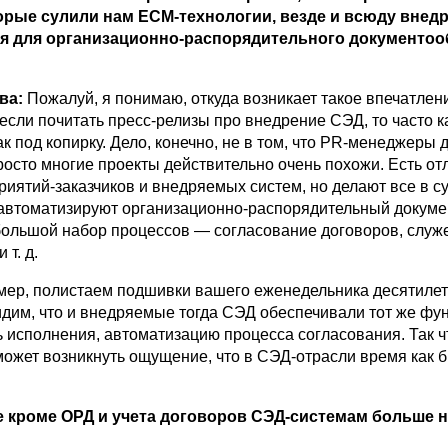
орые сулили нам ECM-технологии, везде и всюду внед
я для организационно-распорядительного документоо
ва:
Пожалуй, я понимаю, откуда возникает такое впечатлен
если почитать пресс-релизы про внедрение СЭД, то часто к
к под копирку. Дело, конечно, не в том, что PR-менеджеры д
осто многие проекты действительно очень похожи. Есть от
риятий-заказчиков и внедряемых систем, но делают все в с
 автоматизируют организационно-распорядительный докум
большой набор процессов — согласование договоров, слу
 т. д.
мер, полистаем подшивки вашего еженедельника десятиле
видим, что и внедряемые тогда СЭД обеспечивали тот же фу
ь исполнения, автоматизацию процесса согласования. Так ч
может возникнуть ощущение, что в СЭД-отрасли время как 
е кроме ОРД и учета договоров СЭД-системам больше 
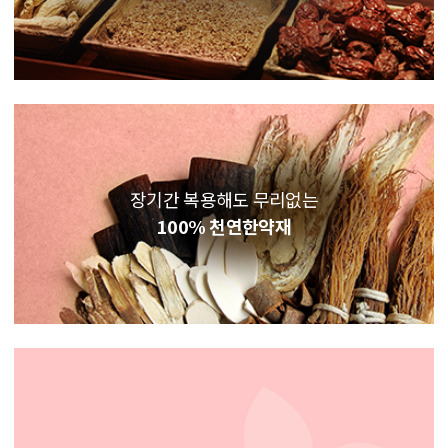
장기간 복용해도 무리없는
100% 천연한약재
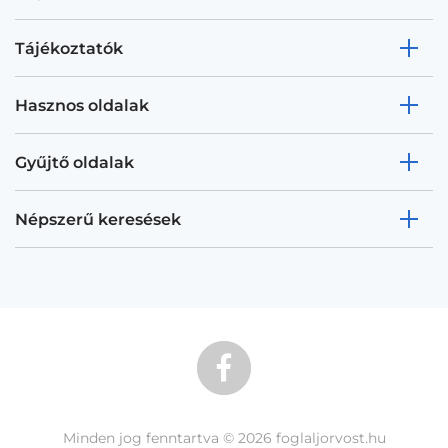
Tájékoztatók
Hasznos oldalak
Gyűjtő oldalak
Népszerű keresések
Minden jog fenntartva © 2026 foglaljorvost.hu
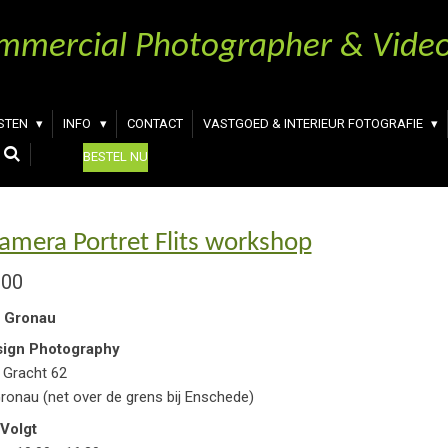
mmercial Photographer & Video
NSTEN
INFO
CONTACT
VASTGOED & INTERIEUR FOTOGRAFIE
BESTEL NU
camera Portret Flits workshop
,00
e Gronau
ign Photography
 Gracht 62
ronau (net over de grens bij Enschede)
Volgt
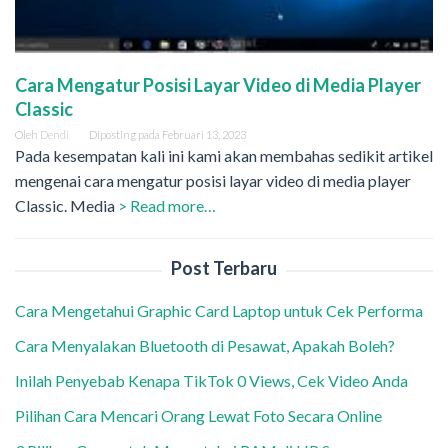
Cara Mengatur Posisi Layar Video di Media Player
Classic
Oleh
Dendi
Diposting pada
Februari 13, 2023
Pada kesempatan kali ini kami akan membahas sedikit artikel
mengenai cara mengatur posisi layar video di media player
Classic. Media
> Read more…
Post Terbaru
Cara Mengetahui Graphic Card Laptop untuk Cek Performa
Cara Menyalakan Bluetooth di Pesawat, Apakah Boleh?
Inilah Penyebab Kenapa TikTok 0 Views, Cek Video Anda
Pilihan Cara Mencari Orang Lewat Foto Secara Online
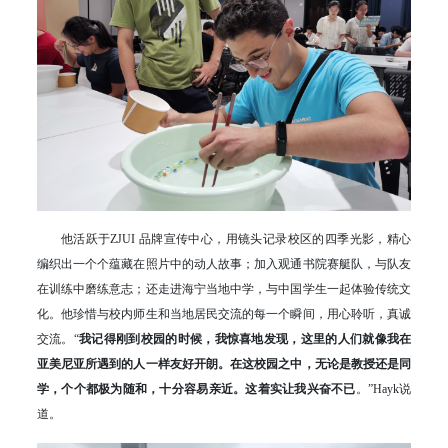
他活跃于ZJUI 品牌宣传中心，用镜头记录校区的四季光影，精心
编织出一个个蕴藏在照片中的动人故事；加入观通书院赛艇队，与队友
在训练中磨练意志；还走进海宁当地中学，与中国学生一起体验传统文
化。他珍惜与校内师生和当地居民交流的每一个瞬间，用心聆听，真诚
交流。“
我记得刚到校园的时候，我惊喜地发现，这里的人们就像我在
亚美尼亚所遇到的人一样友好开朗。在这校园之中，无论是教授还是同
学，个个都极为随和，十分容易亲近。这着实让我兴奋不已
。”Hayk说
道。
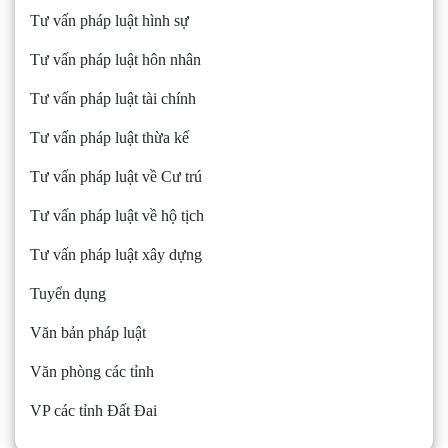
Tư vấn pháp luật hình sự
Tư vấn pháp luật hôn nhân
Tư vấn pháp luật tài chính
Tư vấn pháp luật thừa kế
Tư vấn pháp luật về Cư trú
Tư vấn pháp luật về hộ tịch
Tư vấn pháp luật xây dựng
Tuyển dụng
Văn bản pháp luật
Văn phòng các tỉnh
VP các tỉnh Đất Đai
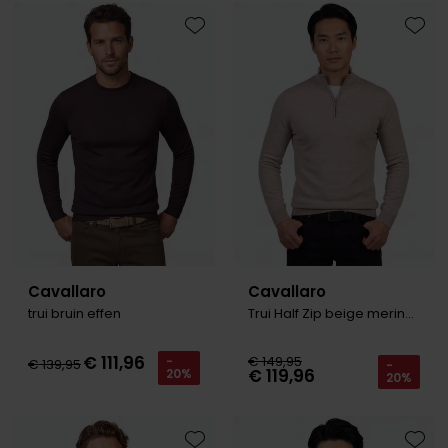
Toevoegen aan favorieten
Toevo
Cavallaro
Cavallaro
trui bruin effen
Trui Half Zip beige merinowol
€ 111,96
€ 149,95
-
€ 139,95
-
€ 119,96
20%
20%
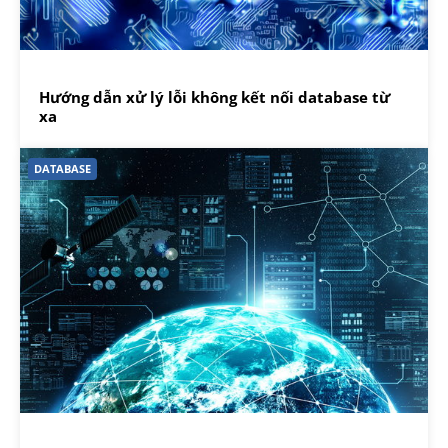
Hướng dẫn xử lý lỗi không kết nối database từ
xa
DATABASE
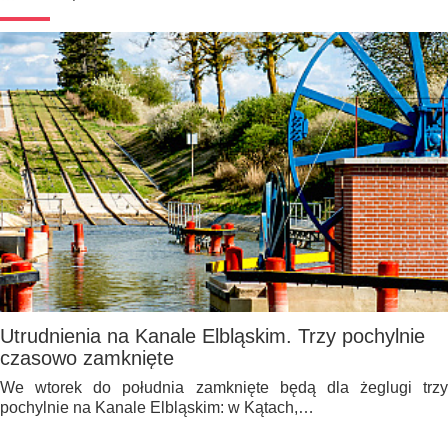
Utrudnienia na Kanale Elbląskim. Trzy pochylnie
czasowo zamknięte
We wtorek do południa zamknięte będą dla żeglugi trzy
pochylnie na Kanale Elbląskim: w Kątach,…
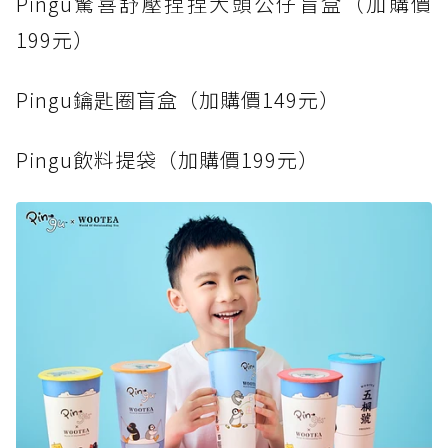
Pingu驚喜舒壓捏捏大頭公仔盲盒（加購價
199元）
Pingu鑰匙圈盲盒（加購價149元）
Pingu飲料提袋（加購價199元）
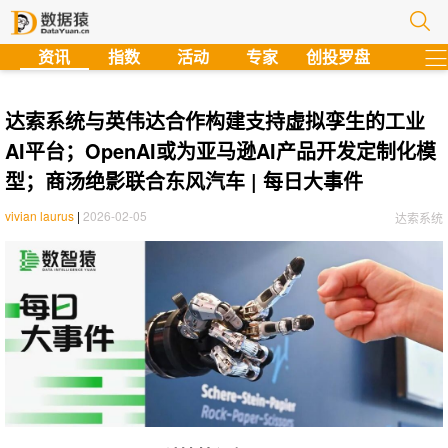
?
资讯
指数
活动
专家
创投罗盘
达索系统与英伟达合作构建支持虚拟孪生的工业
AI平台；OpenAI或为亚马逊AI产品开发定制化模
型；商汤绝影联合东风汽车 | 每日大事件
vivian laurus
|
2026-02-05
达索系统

Work order |
Apart from the pictures, every line of the data above should be given again exactly.

Exercise response |
орые сулили нам ECM-технологии, везде и всюду внед
я для организационно-распорядительного документоо
ва:
Пожалуй, я понимаю, откуда возникает такое впечатлен
если почитать пресс-релизы про внедрение СЭД, то часто к
к под копирку. Дело, конечно, не в том, что PR-менеджеры д
осто многие проекты действительно очень похожи. Есть от
риятий-заказчиков и внедряемых систем, но делают все в с
 автоматизируют организационно-распорядительный докум
большой набор процессов — согласование договоров, слу
 т. д.
мер, полистаем подшивки вашего еженедельника десятиле
видим, что и внедряемые тогда СЭД обеспечивали тот же фу
ь исполнения, автоматизацию процесса согласования. Так ч
может возникнуть ощущение, что в СЭД-отрасли время как 
е кроме ОРД и учета договоров СЭД-системам больше 
장기간 복용해도 무리없는
100% 천연한약재
Tájékoztatók
Hasznos oldalak
Gyűjtő oldalak
Népszerű keresések
Minden jog fenntartva © 2026 foglaljorvost.hu
mmercial Photographer & Video
NSTEN
INFO
CONTACT
VASTGOED & INTERIEUR FOTOGRAFIE
BESTEL NU
camera Portret Flits workshop
,00
e Gronau
ign Photography
 Gracht 62
ronau (net over de grens bij Enschede)
Volgt
Cara Mengatur Posisi Layar Video di Media Player
Classic
Oleh
Dendi
Diposting pada
Februari 13, 2023
Pada kesempatan kali ini kami akan membahas sedikit artikel
mengenai cara mengatur posisi layar video di media player
Classic. Media
> Read more…
Post Terbaru
Cara Mengetahui Graphic Card Laptop untuk Cek Performa
Cara Menyalakan Bluetooth di Pesawat, Apakah Boleh?
Inilah Penyebab Kenapa TikTok 0 Views, Cek Video Anda
Pilihan Cara Mencari Orang Lewat Foto Secara Online
他活跃于ZJUI 品牌宣传中心，用镜头记录校区的四季光影，精心
编织出一个个蕴藏在照片中的动人故事；加入观通书院赛艇队，与队友
在训练中磨练意志；还走进海宁当地中学，与中国学生一起体验传统文
化。他珍惜与校内师生和当地居民交流的每一个瞬间，用心聆听，真诚
交流。“
我记得刚到校园的时候，我惊喜地发现，这里的人们就像我在
亚美尼亚所遇到的人一样友好开朗。在这校园之中，无论是教授还是同
学，个个都极为随和，十分容易亲近。这着实让我兴奋不已
。”Hayk说
道。
Tư vấn pháp luật hình sự
Tư vấn pháp luật hôn nhân
Tư vấn pháp luật tài chính
Tư vấn pháp luật thừa kế
Tư vấn pháp luật về Cư trú
Tư vấn pháp luật về hộ tịch
Tư vấn pháp luật xây dựng
Tuyển dụng
Văn bản pháp luật
Văn phòng các tỉnh
VP các tỉnh Đất Đai
Toevoegen aan favorieten
Toevo
Cavallaro
Cavallaro
trui bruin effen
Trui Half Zip beige merinowol
€ 111,96
€ 149,95
-
€ 139,95
-
€ 119,96
20%
20%
Hướng dẫn xử lý lỗi không kết nối database từ
xa
DATABASE
Utrudnienia na Kanale Elbląskim. Trzy pochylnie
czasowo zamknięte
We wtorek do południa zamknięte będą dla żeglugi trzy
pochylnie na Kanale Elbląskim: w Kątach,…
Pingu驚喜舒壓捏捏大頭公仔盲盒（加購價
199元）
Pingu鑰匙圈盲盒（加購價149元）
Pingu飲料提袋（加購價199元）
?
资讯
指数
活动
专家
创投罗盘
达索系统与英伟达合作构建支持虚拟孪生的工业
AI平台；OpenAI或为亚马逊AI产品开发定制化模
型；商汤绝影联合东风汽车 | 每日大事件
vivian laurus
|
2026-02-05
达索系统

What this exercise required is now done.